Die Warnungen häufen sich: Wieder haben Klimaszenarien nachgewiesen, dass die Alpen am Ende dieses Jahrhunderts praktisch eisfrei sein könnten. Steigen die Sommertemperaturen zukünftig nur um drei Grad Celsius, verlieren die Gletscher in den Europäischen Alpen 80 Prozent ihrer Eisfläche. Bei einer Erwärmung um fünf Grad wären die Alpen nahezu eisfrei, wie eine jetzt in der Zeitschrift "Geophysical Research Letters" veröffentlichte Studie zeigt.
Die Gletscher der europäischen Alpen haben seit 1850 die Hälfte ihrer Fläche verloren. Wie sich die Klimaveränderungen auf die Alpine Vergletscherung in den nächsten hundert Jahren auswirken könnten, hat jetzt Michael Zemp vom Geografischen Institut der Universität Zürich untersucht. Aus seinen Modellierungsexperimenten resultiert, dass ein Anstieg der Sommertemperatur (April bis September) um drei Grad die Alpine Gletscherbedeckung der Referenzperiode (1971-1990) um ungefähr 80 Prozent reduzieren würde. Dies entspricht noch rund zehn Prozent der Gletscherausdehnung um das Jahr 1850. Im Falle eines Anstieges der Sommertemperatur um fünf Grad würden die Alpen praktisch eisfrei werden.
Ein Anstieg der Sommertemperatur von einem bis fünf Grad und einer Niederschlagsänderung von -20 bis +30 Prozent für das Ende des 21.

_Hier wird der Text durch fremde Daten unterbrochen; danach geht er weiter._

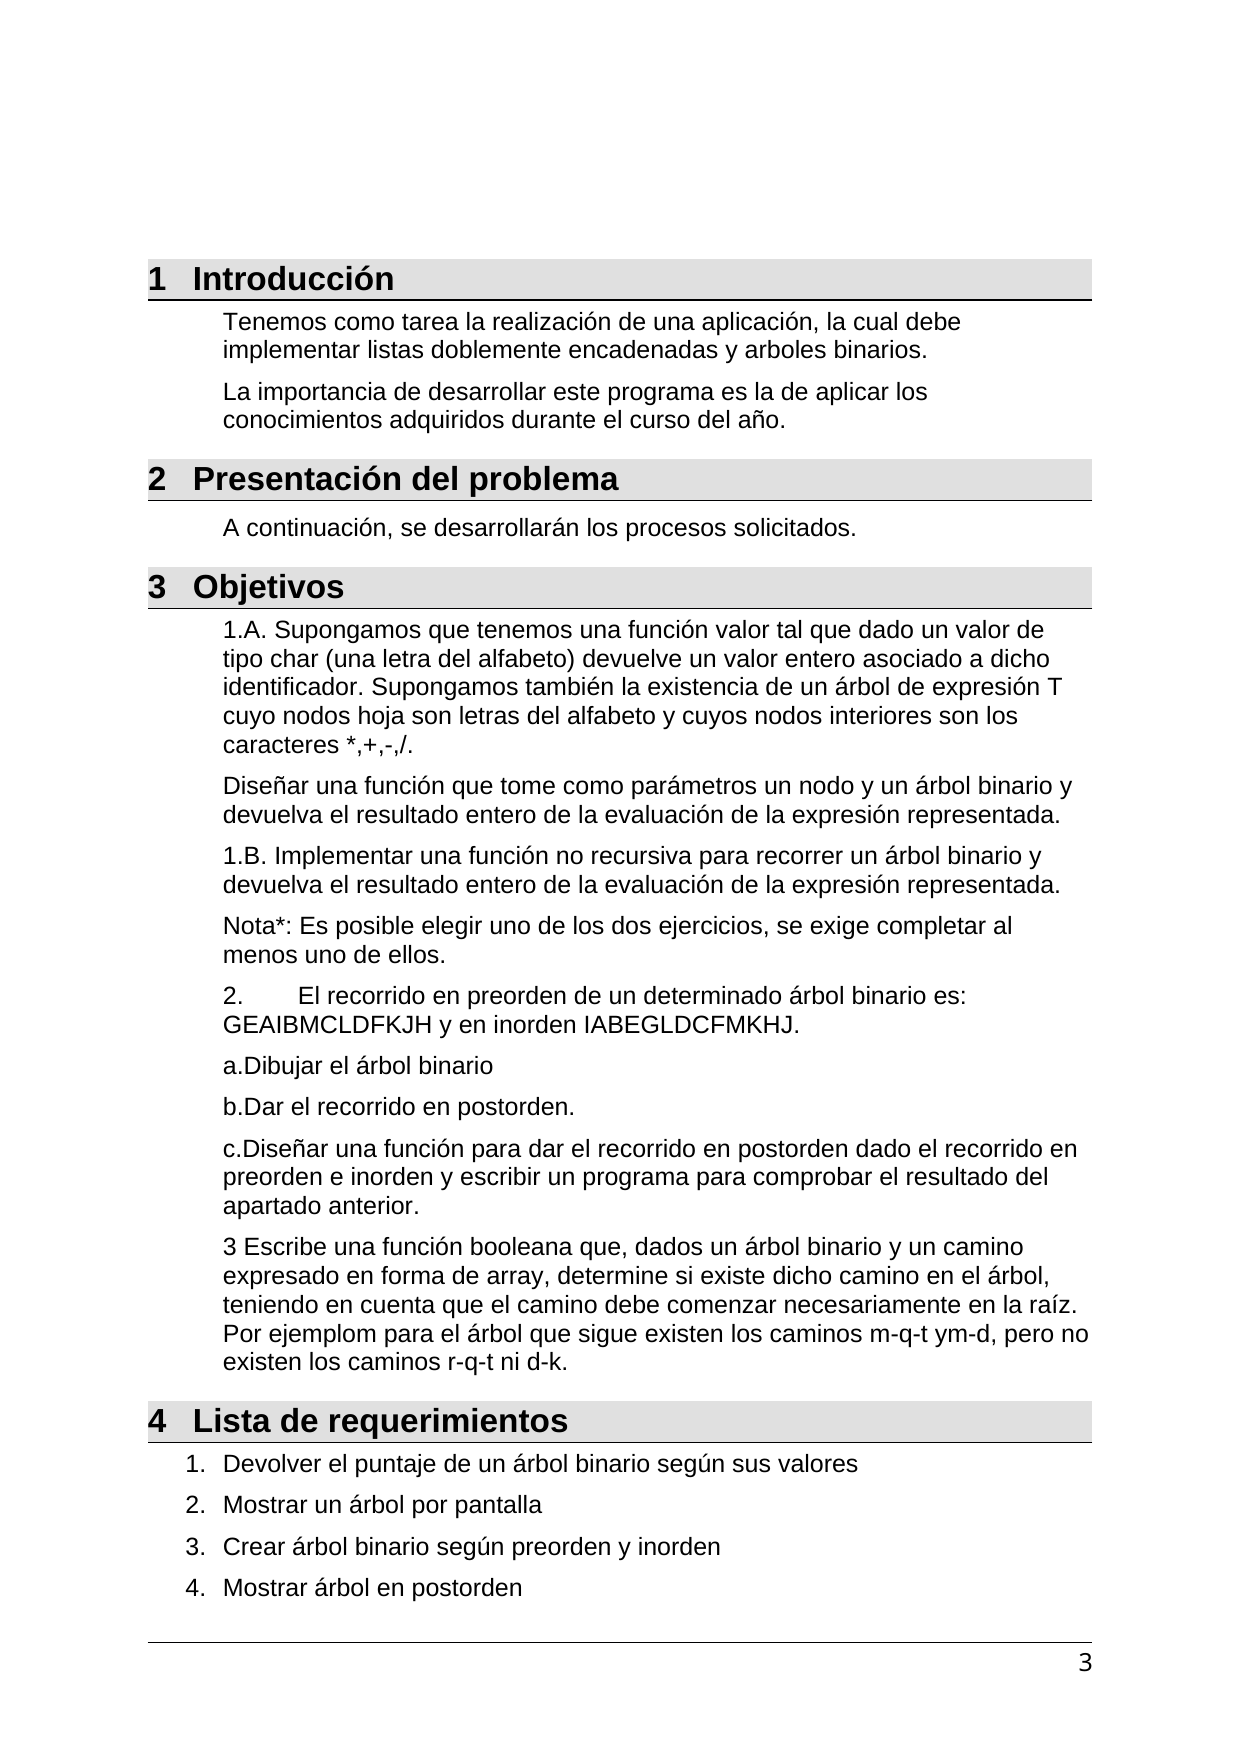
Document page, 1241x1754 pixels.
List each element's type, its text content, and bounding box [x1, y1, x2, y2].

list 3 Escribe una función booleana que, dados un árbol binario y un camino expresado en forma de array, determine si existe dicho camino en el árbol, teniendo en cuenta que el camino debe comenzar necesariamente en la raíz. Por ejemplom para el árbol que sigue existen los caminos m-q-t ym-d, pero no existen los caminos r-q-t ni d-k. [223, 1232, 1092, 1376]
text 1.A. Supongamos que tenemos una función valor tal que dado un valor de tipo char (una letra del alfabeto) devuelve un valor entero asociado a dicho identificador. Supongamos también la existencia de un árbol de expresión T cuyo nodos hoja son letras del alfabeto y cuyos nodos interiores son los caracteres *,+,-,/. [223, 615, 1092, 759]
subtitle Objetivos [148, 567, 1092, 608]
text Tenemos como tarea la realización de una aplicación, la cual debe implementar listas doblemente encadenadas y arboles binarios. [223, 307, 1092, 364]
list c.Diseñar una función para dar el recorrido en postorden dado el recorrido en preorden e inorden y escribir un programa para comprobar el resultado del apartado anterior. [223, 1134, 1092, 1220]
list Crear árbol binario según preorden y inorden [185, 1531, 1092, 1560]
list Mostrar un árbol por pantalla [185, 1490, 1092, 1519]
subtitle Introducción [148, 259, 1092, 299]
list b.Dar el recorrido en postorden. [223, 1092, 1092, 1121]
subtitle Lista de requerimientos [148, 1401, 1092, 1442]
subtitle Presentación del problema [148, 459, 1092, 500]
list Mostrar árbol en postorden [185, 1573, 1092, 1601]
text 1.B. Implementar una función no recursiva para recorrer un árbol binario y devuelva el resultado entero de la evaluación de la expresión representada. [223, 841, 1092, 899]
text A continuación, se desarrollarán los procesos solicitados. [223, 513, 1092, 542]
text Nota*: Es posible elegir uno de los dos ejercicios, se exige completar al menos uno de ellos. [223, 911, 1092, 969]
text La importancia de desarrollar este programa es la de aplicar los conocimientos adquiridos durante el curso del año. [223, 377, 1092, 434]
text Diseñar una función que tome como parámetros un nodo y un árbol binario y devuelva el resultado entero de la evaluación de la expresión representada. [223, 771, 1092, 829]
list Devolver el puntaje de un árbol binario según sus valores [185, 1449, 1092, 1478]
list a.Dibujar el árbol binario [223, 1051, 1092, 1080]
list El recorrido en preorden de un determinado árbol binario es: GEAIBMCLDFKJH y en inorden IABEGLDCFMKHJ. [223, 981, 1092, 1039]
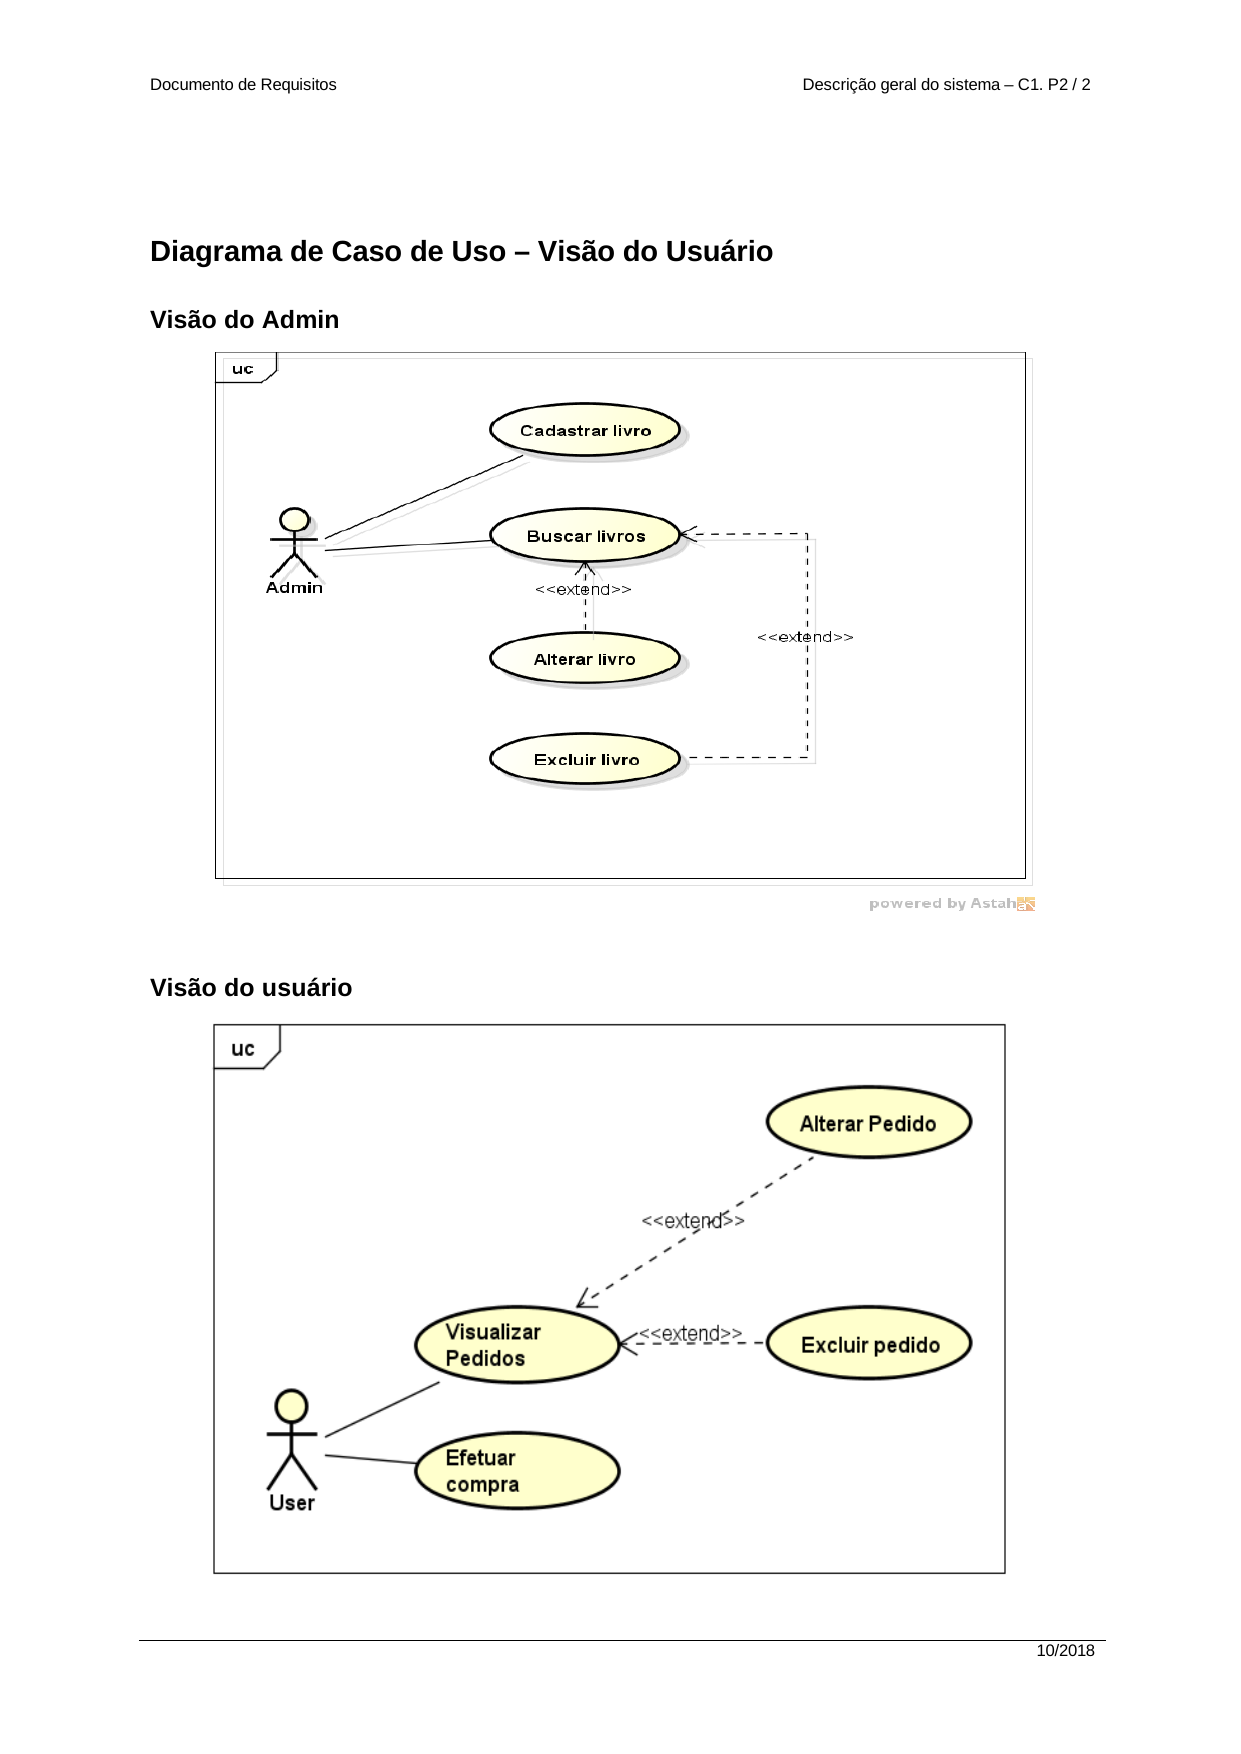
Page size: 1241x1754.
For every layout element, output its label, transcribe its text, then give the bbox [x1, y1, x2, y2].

Jahrhunderts ist gemäss dem Intergovernmental Panel on Climate Change (IPCC) ein realistisches Szenario. Das IPCC wurde 1988 von der Welt- Meteorologie Organisation WMO und dem Umwelt-Programm der Vereinten Nationen UNEP gegründet. Für eine Kompensation des Anstieges der mittleren Sommertemperatur um nur einem Grad bräuchte es eine Zunahme des jährlichen Niederschlages von etwa +25 Prozent.
"Unsere Studie zeigt, dass unter solchen Szenarien die Mehrheit der Alpengletscher in den nächsten Jahrzehnten verschwinden könnte", sagt Michael Zemp von der Universität Zürich. Bei einem Anstieg der Sommertemperatur von mehr als drei Grad würden nur die grössten Gletscher wie zum Beispiel der Grosse Aletschgletscher und jene in den höchsten Regionen der Alpen bis ins 22. Jahrhundert bestehen bleiben. "Gerade in den dicht besiedelten Gebirgsregionen wie den Europäischen Alpen müsste man sich deshalb Gedanken machen zu den Folgen eines extremen Gletscherschwundes auf den hydrologischen Kreislauf, auf die Wasserwirtschaft, den Tourismus und Naturgefahren", so der Glaziologe Zemp.